La première fois, il faisait froid…
La première fois, il faisait froid, c’était la fin de l’automne. Je voulais accoster, seul en bateau, sur une île étrangère ; je ne connaissais pas Belle-Île et ce nom m’attirait.
Je débarquai donc à Sauzon. J’y découvris une très grande paix, une très grande clarté. La lueur du matin, douce et lisse sur les reflets de l’eau, lorsque passent les heures et que se modifient les nuances, n’attend plus que le déclin du jour.

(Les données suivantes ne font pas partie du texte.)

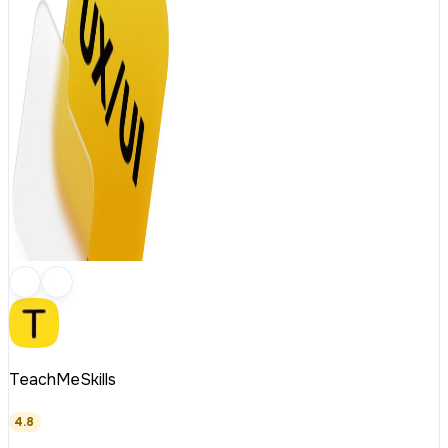
TeachMeSkills
4.8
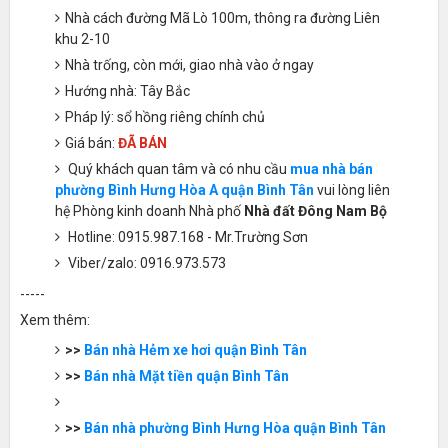
Nhà cách đường Mã Lò 100m, thông ra đường Liên
khu 2-10
Nhà trống, còn mới, giao nhà vào ở ngay
Hướng nhà: Tây Bắc
Pháp lý: sổ hồng riêng chính chủ
Giá bán:
ĐÃ BÁN
Quý khách quan tâm và có nhu cầu
mua nhà bán
phường Bình Hưng Hòa A quận Bình Tân
vui lòng liên
hệ Phòng kinh doanh Nhà phố
Nhà đất Đông Nam Bộ
Hotline: 0915.987.168 - Mr.Trường Sơn
Viber/zalo: 0916.973.573
-----
Xem thêm:
>>
Bán nhà Hẻm xe hơi quận Bình Tân
>>
Bán nhà Mặt tiền quận Bình Tân
>>
Bán nhà phường Bình Hưng Hòa quận Bình Tân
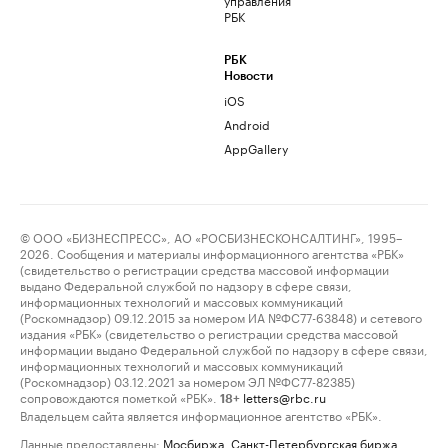
РБК
РБК
Новости
iOS
Android
AppGallery
© ООО «БИЗНЕСПРЕСС», АО «РОСБИЗНЕСКОНСАЛТИНГ», 1995–
2026. Сообщения и материалы информационного агентства «РБК»
(свидетельство о регистрации средства массовой информации
выдано Федеральной службой по надзору в сфере связи,
информационных технологий и массовых коммуникаций
(Роскомнадзор) 09.12.2015 за номером ИА №ФС77-63848) и сетевого
издания «РБК» (свидетельство о регистрации средства массовой
информации выдано Федеральной службой по надзору в сфере связи,
информационных технологий и массовых коммуникаций
(Роскомнадзор) 03.12.2021 за номером ЭЛ №ФС77-82385)
сопровождаются пометкой «РБК».
letters@rbc.ru
18+
Владельцем сайта является информационное агентство «РБК».
Данные предоставлены:
Мосбиржа
,
Санкт-Петербургская биржа
.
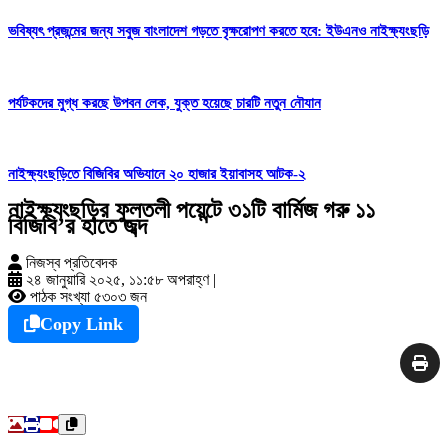
ভবিষ্যৎ প্রজন্মের জন্য সবুজ বাংলাদেশ গড়তে বৃক্ষরোপণ করতে হবে: ইউএনও নাইক্ষ্যংছড়ি
পর্যটকদের মুগ্ধ করছে উপবন লেক, যুক্ত হয়েছে চারটি নতুন নৌযান
নাইক্ষ্যংছড়িতে বিজিবির অভিযানে ২০ হাজার ইয়াবাসহ আটক-২
নাইক্ষ্যংছড়ির ফুলতলী পয়েন্টে ৩১টি বার্মিজ গরু ১১
বিজিবি’র হাতে জব্দ
নিজস্ব প্রতিবেদক
২৪ জানুয়ারি ২০২৫, ১১:৫৮ অপরাহ্ণ
|
পাঠক সংখ্যা ৫৩০৩ জন
Copy Link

Dans le creux de la vallée, entre deux lèvres de verdure, le port miroitait, se multipliait en mille éclats de lumière.
Tout semblait heureux d’exister et m’était déjà familier : la colline à demi-ensommeillée, les vases de l’arrière-port, les maisons roses et bleues, les ruelles escarpées et le phare si humble au terme d’une courte jetée.
Je contournai l’hôtel et me promenai le long du quai ; je remarquai l’extraordinaire variété des nuages.

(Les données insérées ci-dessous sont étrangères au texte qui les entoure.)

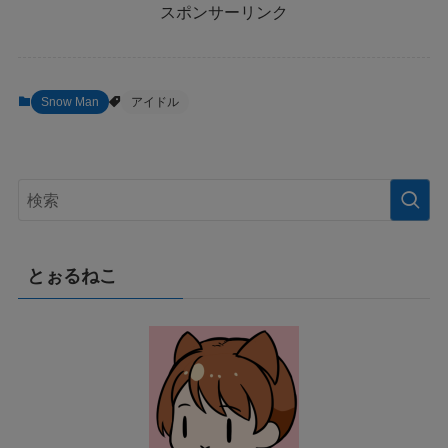
スポンサーリンク
Snow Man
アイドル
とぉるねこ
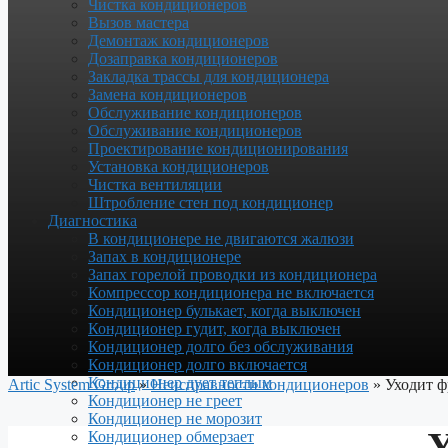
Чистка кондиционеров
Вызов мастера
Демонтаж кондиционеров
Дозаправка кондиционеров
Закладка трассы для кондиционера
Замена кондиционеров
Обслуживание кондиционеров
Обслуживание кондиционеров
Проектирование кондиционирования
Установка кондиционеров
Чистка вентиляции
Штробление стен под кондиционер
Диагностика
В кондиционере не двигаются жалюзи
Запах в кондиционере
Запах горелой проводки из кондиционера
Компрессор кондиционера не включается
Кондиционер булькает, когда выключен
Кондиционер гудит, когда выключен
Кондиционер долго без обслуживания
Кондиционер долго включается
Кондиционер дует теплым
Artic System Group
»
Неисправности кондиционеров
»
Уходит ф
Кондиционер не греет
Кондиционер не морозит
У
Кондиционер обмерзает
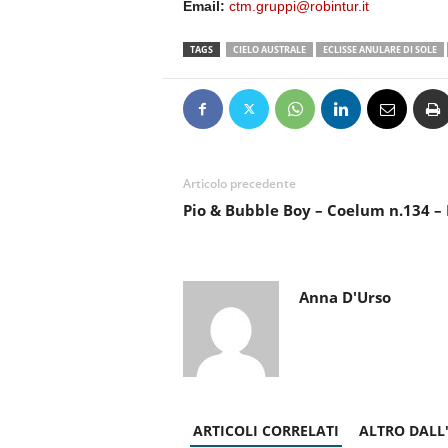
Email:
ctm.gruppi@robintur.it
TAGS
CIELO AUSTRALE
ECLISSE ANULARE DI SOLE
Articolo precedente
Pio & Bubble Boy – Coelum n.134 –
Anna D'Urso
ARTICOLI CORRELATI
ALTRO DALL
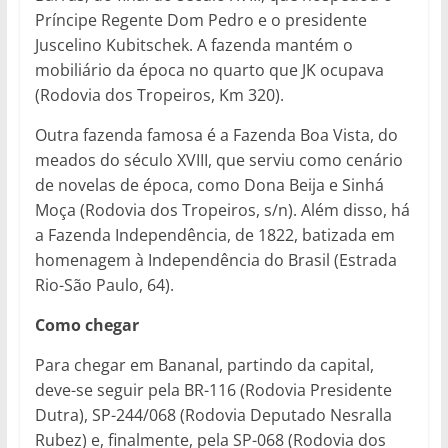
Príncipe Regente Dom Pedro e o presidente
Juscelino Kubitschek. A fazenda mantém o
mobiliário da época no quarto que JK ocupava
(Rodovia dos Tropeiros, Km 320).
Outra fazenda famosa é a Fazenda Boa Vista, do
meados do século XVIII, que serviu como cenário
de novelas de época, como Dona Beija e Sinhá
Moça (Rodovia dos Tropeiros, s/n). Além disso, há
a Fazenda Independência, de 1822, batizada em
homenagem à Independência do Brasil (Estrada
Rio-São Paulo, 64).
Como chegar
Para chegar em Bananal, partindo da capital,
deve-se seguir pela BR-116 (Rodovia Presidente
Dutra), SP-244/068 (Rodovia Deputado Nesralla
Rubez) e, finalmente, pela SP-068 (Rodovia dos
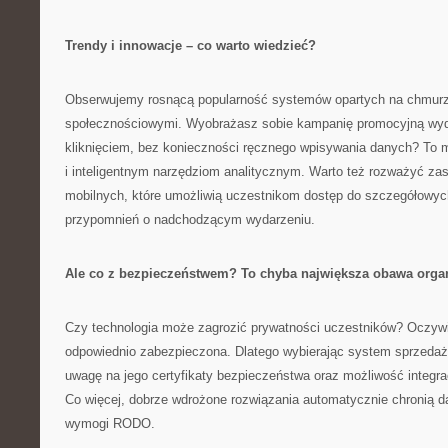
Trendy i innowacje – co warto wiedzieć?
Obserwujemy rosnącą popularność systemów opartych na chmurze
społecznościowymi. Wyobrażasz sobie kampanię promocyjną wyd
kliknięciem, bez konieczności ręcznego wpisywania danych? To m
i inteligentnym narzędziom analitycznym. Warto też rozważyć zas
mobilnych, które umożliwią uczestnikom dostęp do szczegółowyc
przypomnień o nadchodzącym wydarzeniu.
Ale co z bezpieczeństwem? To chyba największa obawa orga
Czy technologia może zagrozić prywatności uczestników? Oczywiśc
odpowiednio zabezpieczona. Dlatego wybierając system sprzedaży
uwagę na jego certyfikaty bezpieczeństwa oraz możliwość integra
Co więcej, dobrze wdrożone rozwiązania automatycznie chronią d
wymogi RODO.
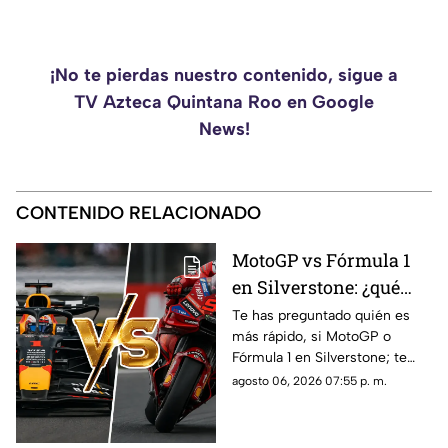
¡No te pierdas nuestro contenido, sigue a
TV Azteca Quintana Roo en Google
News!
CONTENIDO RELACIONADO
MotoGP vs Fórmula 1
en Silverstone: ¿qué
categoría es más rápida
Te has preguntado quién es
más rápido, si MotoGP o
y por cuánto?
Fórmula 1 en Silverstone; te
contamos los horarios del GP
agosto 06, 2026 07:55 p. m.
de Gran Bretaña de la
temporada 2026 y dónde verlo
en vivo.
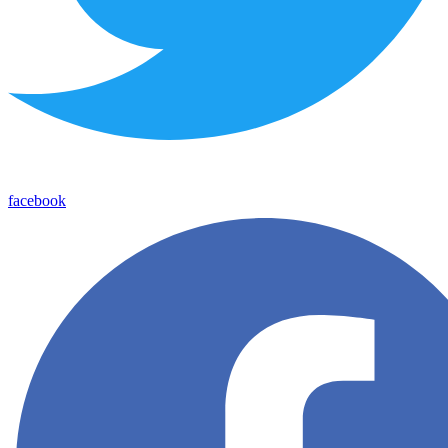
facebook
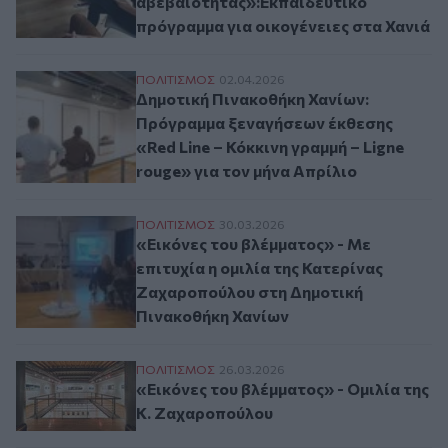
αβεβαιότητας»:Εκπαιδευτικό
πρόγραμμα για οικογένειες στα Χανιά
Δημοτική Πινακοθήκη Χανίων: Πρόγραμμα ξ
ΠΟΛΙΤΙΣΜΟΣ
02.04.2026
Δημοτική Πινακοθήκη Χανίων:
Πρόγραμμα ξεναγήσεων έκθεσης
«Red Line – Κόκκινη γραμμή – Ligne
rouge» για τον μήνα Απρίλιο
«Εικόνες του βλέμματος» - Με επιτυχία 
ΠΟΛΙΤΙΣΜΟΣ
30.03.2026
«Εικόνες του βλέμματος» - Με
επιτυχία η ομιλία της Κατερίνας
Ζαχαροπούλου στη Δημοτική
Πινακοθήκη Χανίων
«Εικόνες του βλέμματος» - Ομιλία της Κ
ΠΟΛΙΤΙΣΜΟΣ
26.03.2026
«Εικόνες του βλέμματος» - Ομιλία της
Κ. Ζαχαροπούλου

Je traversai la place où se trouve l’église. Elle se tient comme en retrait au bas d’une colline puisqu’il avait dû être décidé que rien en ce site ne devrait jamais saillir ou trancher.
J’empruntai un chemin escarpé grimpant sur le flanc de l’église, puis j’abordai la rue Saint-Michel où donnent de petits jardins.

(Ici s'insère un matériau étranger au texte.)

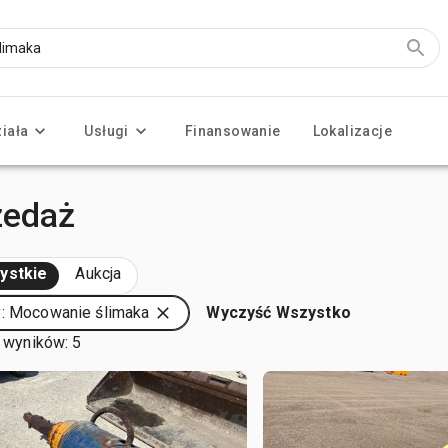
ziała
Usługi
Finansowanie
Lokalizacje
zedaż
ystkie
Aukcja
: Mocowanie ślimaka
Wyczyść Wszystko
 wyników: 5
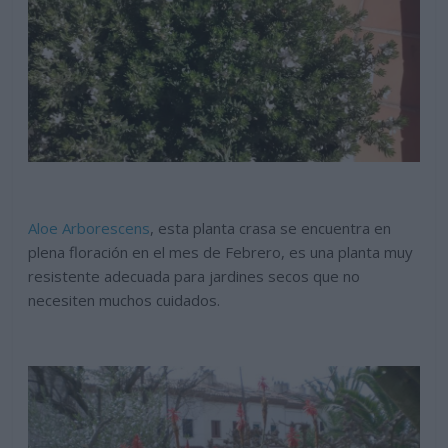
Aloe Arborescens
, esta planta crasa se encuentra en
plena floración en el mes de Febrero, es una planta muy
resistente adecuada para jardines secos que no
necesiten muchos cuidados.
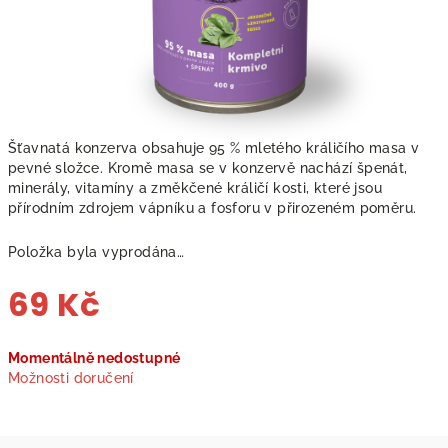
Šťavnatá konzerva obsahuje 95 % mletého králičího masa v
pevné složce. Kromě masa se v konzervě nachází špenát,
minerály, vitamíny a změkčené králičí kosti, které jsou
přírodním zdrojem vápníku a fosforu v přirozeném poměru.
Položka byla vyprodána…
69 Kč
Měrná
Momentálně nedostupné
cena:
Možnosti doručení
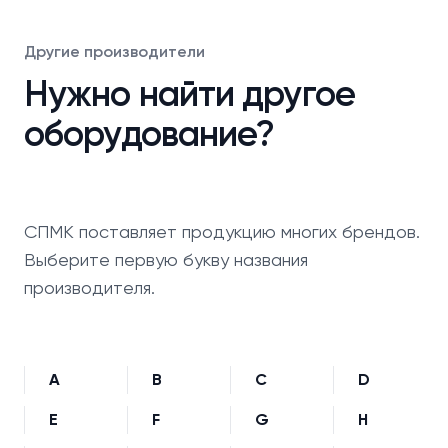
Другие производители
Нужно найти другое
оборудование?
СПМК поставляет продукцию многих брендов.
Выберите первую букву названия
производителя.
A
B
C
D
E
F
G
H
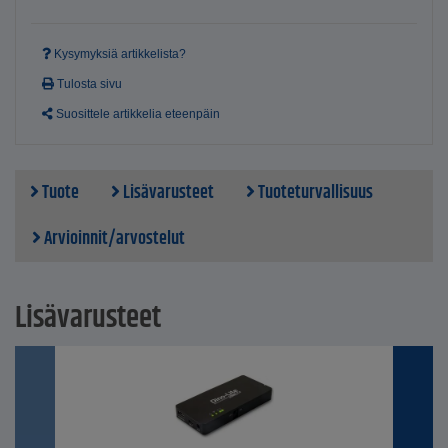
Kysymyksiä artikkelista?
Tulosta sivu
Suosittele artikkelia eteenpäin
Tuote
Lisävarusteet
Tuoteturvallisuus
Arvioinnit/arvostelut
Lisävarusteet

Je ne saurais expliquer l’impression exacte qui à cet instant s’empara de moi au cœur de la rue Saint-Michel – je revivais une scène de mon enfance sur les hauteurs d’Alger.
Je me souviens m’être retourné et n’avoir vu qu’un lambeau de mer à travers l’échancrure des toits et des feuillages.
Mais quand je regardai sur ma gauche, quatre magnifiques strelitzias élançaient par-dessus un muret leur grand bec d’oiseau-fleur…
Or ces fleurs je ne les avais vues qu’en Afrique et il était étrange de les retrouver à l’air libre, sous un tel climat, de telles latitudes.
Aujourd’hui, quand je reviens à Sauzon, je refais le même parcours, recherchant – mais en vain – l’émotion qui m’étreignit ce jour-là.
Je n’ai jamais revu mes strelitzias et m’interroge encore sur la réalité de toutes les fleurs de la rue Saint-Michel.